Try it >>
This exercise calls for the whole listing to be given again exactly, without images.
★ ★ ★
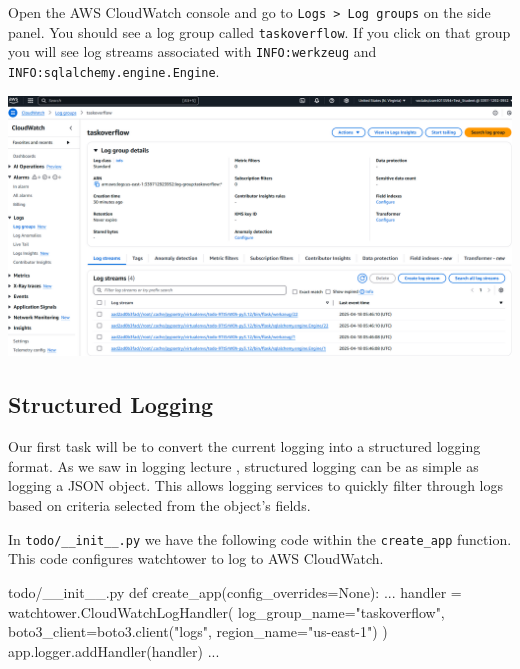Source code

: \documentclass{csse4400}
\begin{document}
Open the AWS CloudWatch console and go to \texttt{Logs > Log groups} on the side panel.
You should see a log group called \texttt{taskoverflow}.
If you click on that group you will see log streams associated with \texttt{INFO:werkzeug}
and \texttt{INFO:sqlalchemy.engine.Engine}.

\begin{center}
    \includegraphics[width=\textwidth]{images/log-group}
\end{center}

\subsection{Structured Logging}

Our first task will be to convert the current logging into a structured logging format.
As we saw in logging lecture \cite{logging-slides}, structured logging can be as simple as logging a JSON object.
This allows logging services to quickly filter through logs based on criteria selected from the object's fields.

In \texttt{todo/\_\_init\_\_.py} we have the following code within the \texttt{create\_app} function.
This code configures watchtower to log to AWS CloudWatch.
%
\begin{code}[language=python,numbers=none]{todo/\_\_init\_\_.py}
def create_app(config_overrides=None): 
    ...
    handler = watchtower.CloudWatchLogHandler(
        log_group_name="taskoverflow",
        boto3_client=boto3.client("logs", region_name="us-east-1")
    )
    app.logger.addHandler(handler)
    ...
\end{code}
\end{document}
★ ★ ★
Solved problem >>
Source code

: \documentclass{csse4400}
\begin{document}
Open the AWS CloudWatch console and go to \texttt{Logs > Log groups} on the side panel.
You should see a log group called \texttt{taskoverflow}.
If you click on that group you will see log streams associated with \texttt{INFO:werkzeug}
and \texttt{INFO:sqlalchemy.engine.Engine}.

\begin{center}
    \includegraphics[width=\textwidth]{images/log-group}
\end{center}

\subsection{Structured Logging}

Our first task will be to convert the current logging into a structured logging format.
As we saw in logging lecture \cite{logging-slides}, structured logging can be as simple as logging a JSON object.
This allows logging services to quickly filter through logs based on criteria selected from the object's fields.

In \texttt{todo/\_\_init\_\_.py} we have the following code within the \texttt{create\_app} function.
This code configures watchtower to log to AWS CloudWatch.
%
\begin{code}[language=python,numbers=none]{todo/\_\_init\_\_.py}
def create_app(config_overrides=None): 
    ...
    handler = watchtower.CloudWatchLogHandler(
        log_group_name="taskoverflow",
        boto3_client=boto3.client("logs", region_name="us-east-1")
    )
    app.logger.addHandler(handler)
    ...
\end{code}
\end{document}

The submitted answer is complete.